In December of 2015, Dr. Nancy Krieger, a professor at the Harvard School of Public Health, published a paper, “Police Killings and Police Death Are Public Health Data and Can be Counted.” In it Dr. Krieger argues that one of the impacts of police violence is “…the toll taken on family members and the communities, both for persons killed by the police and for police killed in the line of duty.” Krieger goes on to state, “A core premise of our proposal is that mortality and morbidity due to police violence is a matter of public health, not just criminal justice.” Dr. Krieger is not alone in coming to this conclusion. There is a growing consensus in the public health community that police-related deaths constitute a public health crisis.

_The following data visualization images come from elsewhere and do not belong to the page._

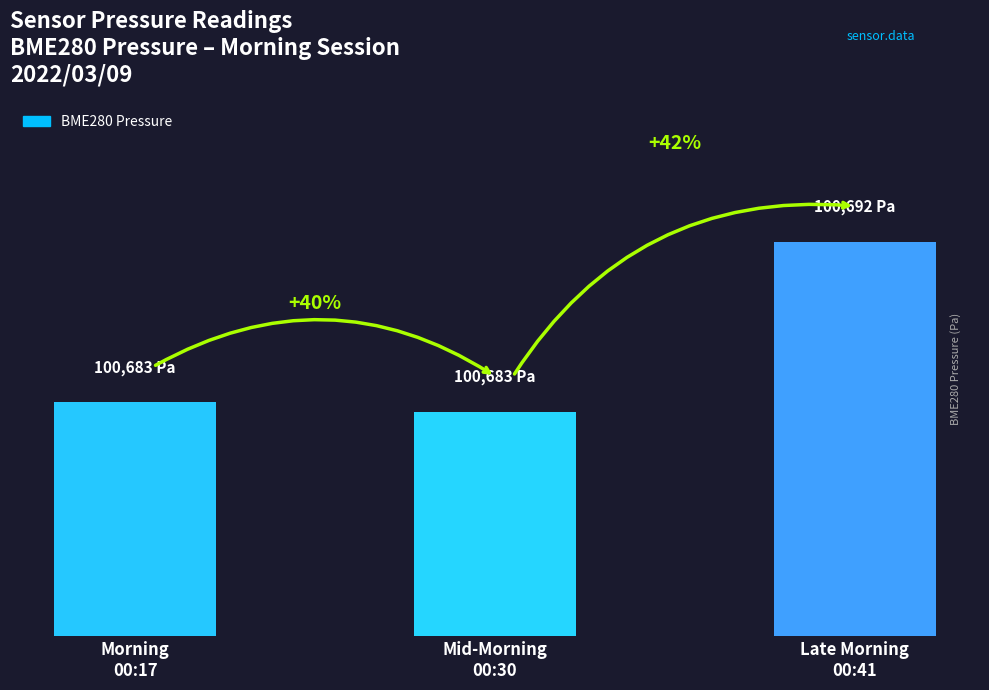

What is the change in value from Morning
00:17 to Mid-Morning
00:30?

-0.5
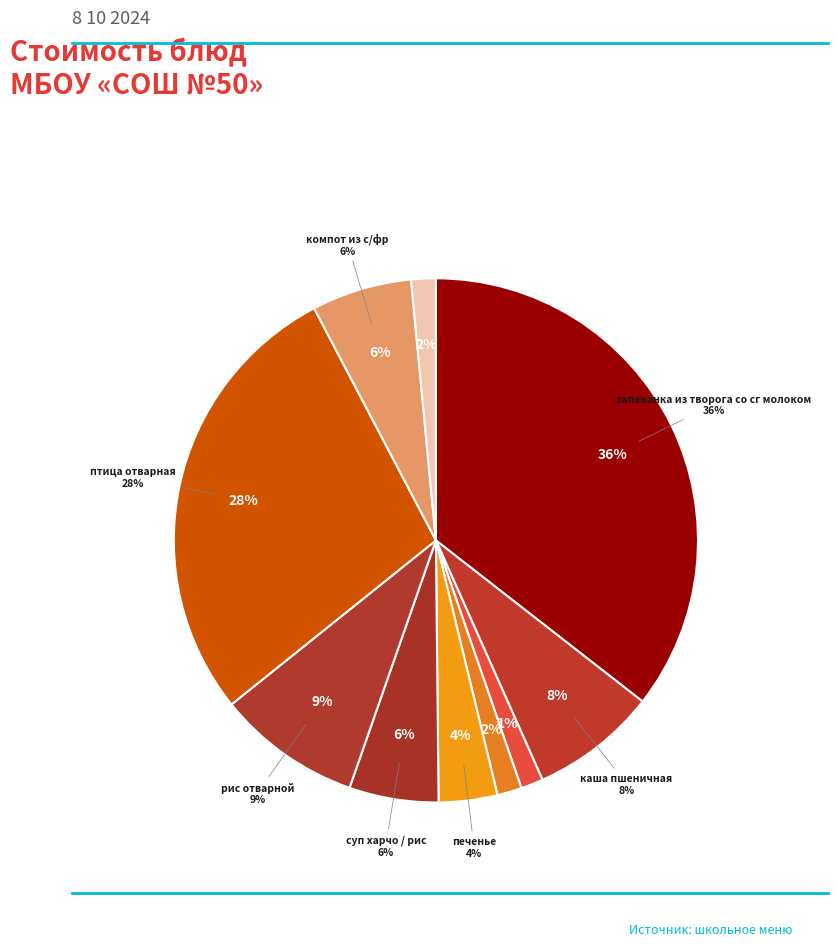

Does запеканка из творога со сг молоком account for over 50% of the chart?

No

The American Psychological Association, the American Academy of Family Physicians, the Student National Medical Association, and the American Public Health Association have all made similar findings. We can look at historical examples like malaria, smoking, Influenza, HIV, domestic violence, and infant mortality to demonstrate that when a crisis has been addressed in the public health arena there have always been significant measurable improvements within years.
Government agencies, citizens, community organizations, and politicians have historically been known to align and rally behind public health crises and devote appropriate resources and attention to solving the problem. We must declare the problem of police killings a public health national emergency. Then the public health world will be able to help institute solutions.